古沢こざわさん。私から提案したのです。向こうの医者と連絡が取れまして……もし来ることが可能なら、一刻も早く来てくださいとのことです」

 主治医の目には隈ができていた。

 やっぱり、この医者は悪い先生ではなかった。

 が、やはり私の精神を乱す存在に変わりはないようだ。

「どうする」

 母はそう尋ねた。

 その瞳は穏やかで、私の意志を尊重すると言わんばかりだった。

 きっと、「予定日まで待って」と言っても笑顔でうなずいてくれるのだろう。


 だけど、私はこんなに迷惑をかけている身だから、そこまで自分勝手になれない。


 すぐそばで息をひそめる涼にむけて、私は言った。

「ごめんね」

 その声は小さすぎた上にかすれてて、彼に届いたかわからない。少なくとも母にも医者にも聞こえてはいないようだ。

「行く。先生、ありがとうございます」

 そう言って頭を下げる。顔を上げると、主治医は涙ぐんでいた。

 ぎょっとして「先生?」と声をかけると、

「大変、申し訳ありません」

 そう頭を下げられた。

 母も驚いたようで、「頭を上げてください」と慌てている。

「私たちは大変良くしていただきました。何の文句もありません。

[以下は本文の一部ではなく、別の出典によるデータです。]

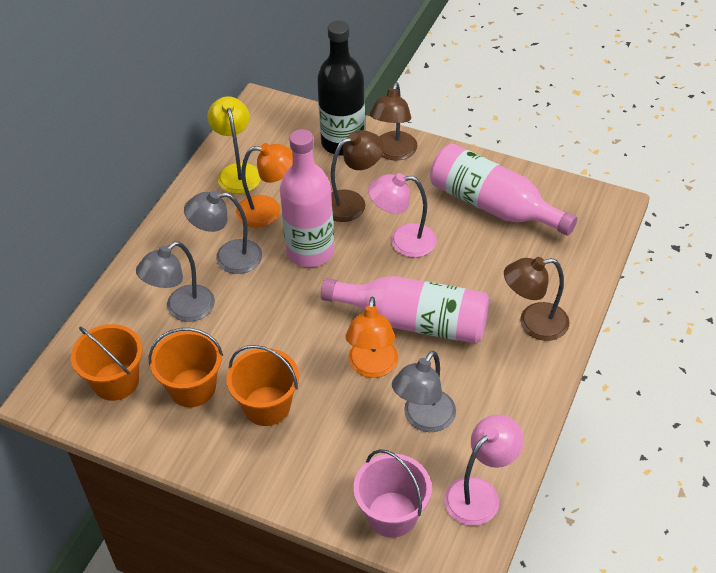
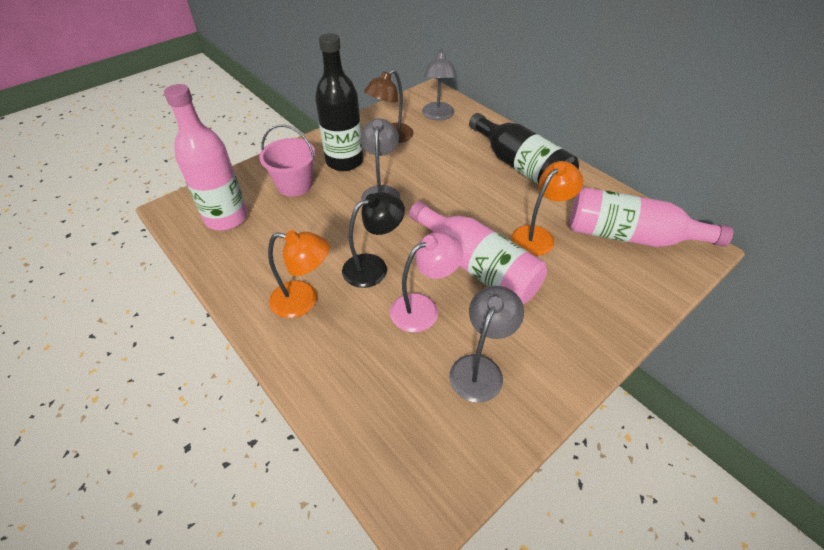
black bottle: [317,21,365,156] = 1 -> [315,33,363,171] [469,113,579,185] = 2
black lamp: none = 0 -> [342,192,405,288] = 1
brown lamp: [331,130,384,222] [370,82,417,161] [504,257,569,341] = 3 -> [364,69,414,143] = 1
orange bucket: [71,324,143,401] [149,328,223,407] [226,345,299,426] = 3 -> none = 0
pink lamp: [368,173,437,258] [444,415,524,526] = 2 -> [390,232,463,332] = 1
yellow lamp: [207,96,261,194] = 1 -> none = 0

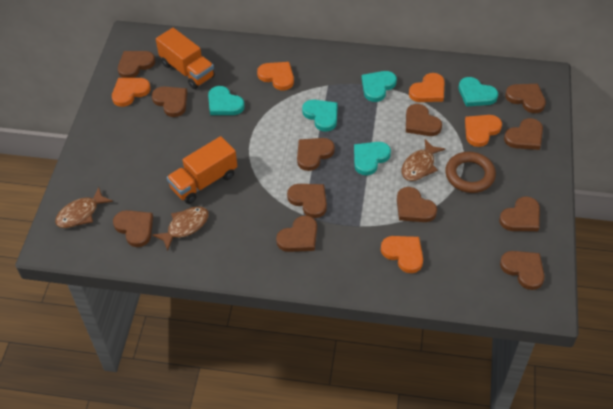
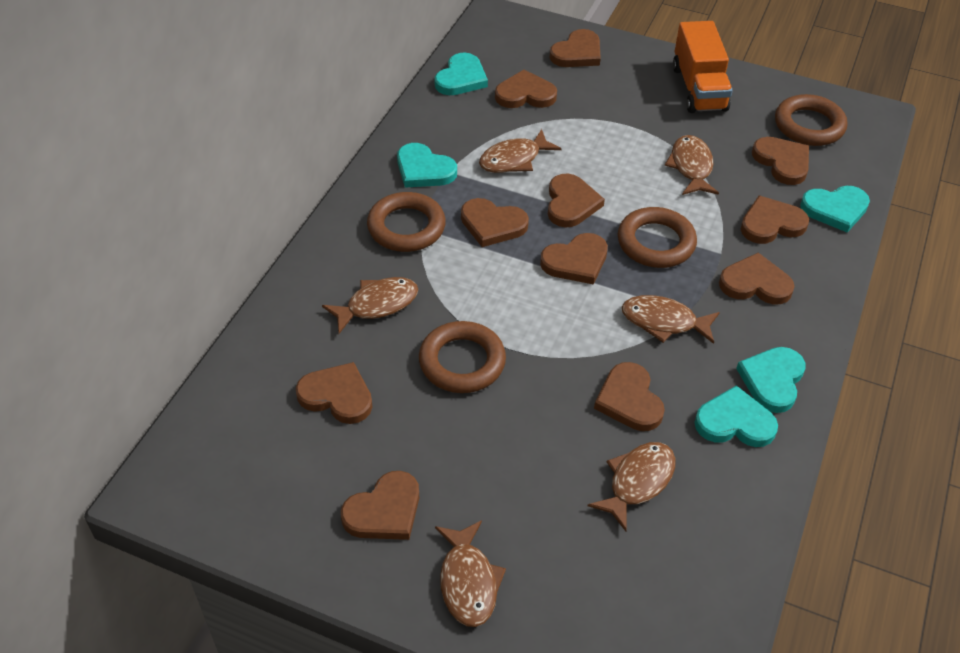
brown fish: [55,187,113,228] [152,206,209,251] [402,139,445,181] = 3 -> [322,277,418,334] [435,520,506,627] [479,129,562,173] [587,442,675,531] [622,295,720,344] [665,135,719,195] = 6
brown heart: [113,210,153,247] [118,51,155,78] [152,87,187,117] [276,215,317,252] [287,184,327,218] [297,138,335,171] [397,187,437,222] [406,104,442,136] [499,196,540,231] [500,251,545,290] [504,118,543,150] [505,84,546,113] = 12 -> [296,362,372,424] [341,471,419,540] [461,198,529,247] [495,70,557,108] [540,233,608,285] [548,173,605,227] [550,29,601,67] [594,362,665,431] [719,253,794,304] [741,195,809,244] [752,137,809,185] = 11
brown ring: [445,152,496,193] = 1 -> [367,192,446,252] [419,321,506,393] [618,207,697,268] [775,94,847,146] = 4
orange heart: [112,78,151,107] [257,62,294,90] [381,236,423,273] [409,73,445,102] [465,115,502,147] = 5 -> none = 0
orange truck: [156,28,215,89] [167,136,237,204] = 2 -> [673,21,733,113] = 1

謝られるようなことなんてありませんよ」

 母がそう笑うと、主治医は無言で首を振り、頭を下げたまま言葉を紡いだ。

「私にもっと知識があれば、古沢さんたちが海外に行く必要もなかったのです。他の医者に頼ることしかできない私は、古沢さんたちに何も……何もできないのです。まだ解明されていない病気というのは、世界にはたくさんあります。そのため『だから仕方ない』という医者の一言で命を落とされる方はたくさんいるのです。しかしそれは仕方なくない。対策ができない我々の責であることに変わりはないのです。……そして、私はそう告げているも同然なのです。此度は、医者として、あなた方に謝罪いたします。大変、申し訳ありません」


「それは違うでしょ」

 つい口をはさんでしまった。

 しかしこればかりは反論させてもらいたい。

「仕方なくはないと思います。その一言は、患者が一番言われたくない言葉だと思うもの。だけどそれは先生たちが悪いわけでもない。……以前、テレビでウイルスについての特集を見たの。細菌とかって、毎秒のようにサイボウブンレツ?を繰り返しているんでしょ……っ?人間は、そ、そのスピードには絶対に追いつけない。それってどうしようもない。……っだから私は先生を責める気はないし、恨むのはウイルスだけ。親、とか友達とか、先、先生とかには、感謝しかないです。だっで、だ……っだって私は今まだ生きてるし、みんな私を助けようとしてくれる。これ、すごいことだと思うんです。幸せなことだと思うんです」

 声が震えた。言ってる途中で、涙が溢れてきてうまく言葉が出てこない。もともと声掠れてるのに、さらに聞こえにくくなってしまう。

「私、生まれてきてよかったって。そう思えるのは、先生のおかげでもあるんですよ?」

 視界がぐにゃぐにゃだ。母は、肩を震わせ泣いていた。

 半分は本気で、半分は綺麗ごとだ。医者を手放しで褒め称えることができるか聞かれれば、そんなことないもの。

 先生は、眉を中央に思いきり寄せていた。

 何かをこらえているような表情だった。

「我々医師にも、できることには限界がある。同じ病気にかかって、完治して見せる真似などできません。我々は、今生きることを諦めさせないようにすることが主な仕事です。諦めなければ、奇跡が起こることもある。しかし、苦しんで死んでしまうことのほうが多いこともまた事実。その分岐点に立たされた患者さん方は、どんな心境なのか……想像なんてできるはずがない。それでも人間は、我々は、自分勝手な生き物だから、自分の大切な人には生きてほしいと思ってしまう」

 すっと頭を上げ、先生は、柔らかく笑った。

「香夜さんは、とてもやさしい。そんな自分勝手な我々の願いを聞き入れてくださったのだから」

 そんなこと言わないで。

 私優しくなんてない。ただ周りの人には笑っていてほしいの。幸せでいてほしいの。だって大切な人の笑顔が、私を幸せな気持ちにさせてくれる。私が必要だって言ってくれてるみたいで、私は私を肯定できる。自分のために、人に優しくしているの。

 そんな言葉は出てこなくて、ただひたすら涙が溢れて止まらない。嗚咽を止めることができなくて、小さな子どもみたいにしゃくりあげてしまう。

「せ、先生も……っ大……っ大切な人が、いるの?」

 喉が引きつって、うまく喋れない。

「……いますよ。今も、心の中に……ちゃんと、います」

 その時の先生の表情は、涙で霞んで見えなかった。

 だけど、先生も、泣いていたと思う。


 後から聞いた話だと、先生の奥さんは赤ちゃんを産んですぐに力尽きて死んでしまったらしい。


 そしてその赤ちゃんは、ちょうど私と同じ年になった頃に大きな病にかかってしまい、その子は治療をやめたい、死にたいとずっと言っていたそうだ。だけど先生は、それを拒否した。

「絶対助かるから、あと少しの辛抱だから」

 そう言い続けたものの、結局その年の暮れには息を引き取ったそうだ。



 先生の大切な人たちは、先生を置いて先に逝ってしまった。

 残された先生は、きっと残された側の気持ちがよくわかるのだろう。

 だから根拠のない励ましでもなんでも言って、私たちを救おうとしているのかもしれない。



 父のもとに向かう飛行機の中、私は窓の外を見ながら、先生と、第二の先生になってしまうかもしれない私の親を思って泣いた。